The bottom line, as one analyst pointed out, was that China’s lead in building the next-generation network was seen as a sign of a decline of U.S. tech leadership in the mobile internet field, and as a symbolic point of no return for Chinese economic supremacy. [5]

Fate of Meng Wanzhou Caught in the U.S. Hegemonic Duel with China

In conclusion, I think it is fair to say that the whole episode of the ordeals inflicted on Meng and her company has been, ultimately, driven by Washington’s desperate attempt to keep its hegemonic leadership intact in the face of the perceived China threat. The U.S. pursuit of Huawei’s CFO is inseparable from a strategy intended ultimately to thwart the rise of China as a rival. As such it has been an abuse of the extradition process.

Joseph Biden’s administration, no less than that of his predecessor, is using the Meng case to further U.S. foreign policy aims. The case is more political than legal. As noted above, Washington had backed up its charge against Meng by claiming that she had deceived banking institutions like HSBC into funding the transactions conducted in Iran by Skycom, an affiliate of Huawei, by concealing Skycom’s true identity. But, after two senior HSBC executives revealed in a document that Meng had not defrauded the bank, the Biden administration rejected their denial and considered it irrelevant to an extradition hearing in connection with the fraud charges against Meng. If this is any indication, it demonstrates that Meng’s ordeal has yet to see an end in its long drawn-out upheaval.


Author: James C. Hsiung

James

James C. Hsiung is Professor of Politics at New York University, and author and editor of 18 books on Pacific Asian international relations, U.S. Asian relations, Chinese foreign policy, and international law. His current research interest is in sea power and the twenty-first century. At NYU, he teaches comparative politics of China and Japan, international relations of Asia, international law, and international governance.

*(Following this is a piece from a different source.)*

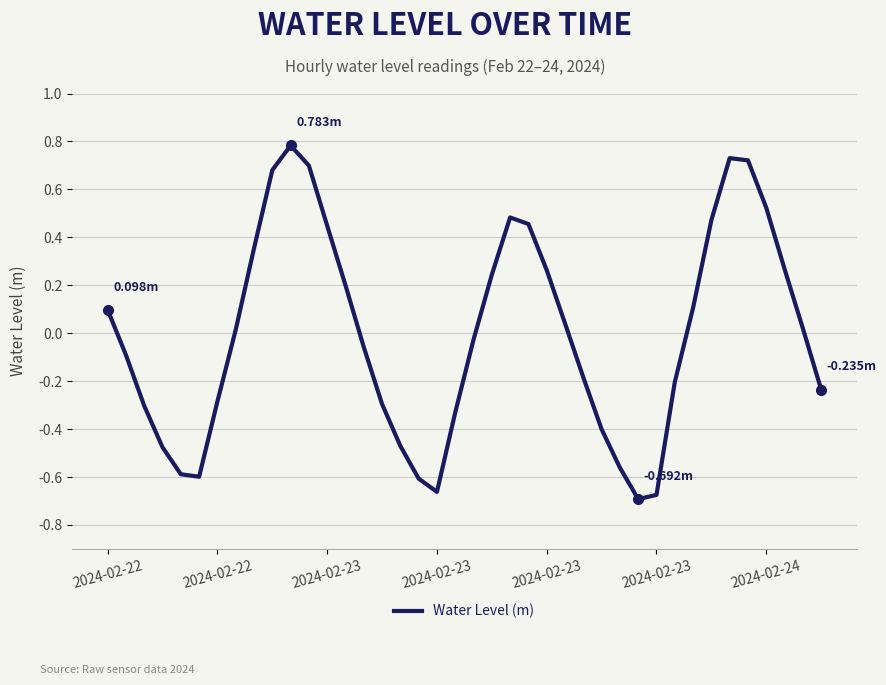

What is the difference between the maximum and minimum values?

1.5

The opinions expressed in this article are those of the authors and do not reflect the opinions of InHouse Community Ltd, or it’s employees.


 

[1] “A Timeline of the Cases of Meng Wanzhou and the Canadians Detained in China, Canadian Press, 24 December 2018; also the timeline of the Meng Wanzhou case in Wikipedia, the free encyclopedia..

[2] Mike Hager and Xiao Xu (10 May 2019), “Extradition Proceedings delayed for Huawei executive Meng Wanzhou.” The Globe and Mail. Retrieved 21 May 2019.

[3] Mark J. Green, By More Than Providence: Grand Strategy and American Power in the Asia Pacific Since 1783. New York: Columbia University Press, 2017.

[4] “Huawei 5G Tech Still Trusted by Several Countries, Including France and Germany,” by Jed John, sourced from the Internet, August 22, 2019.

[5] Brian Fung, “How China’s Huawei Took the Lead over U.S.,” sourced from Internet, Sept. 19, 2019.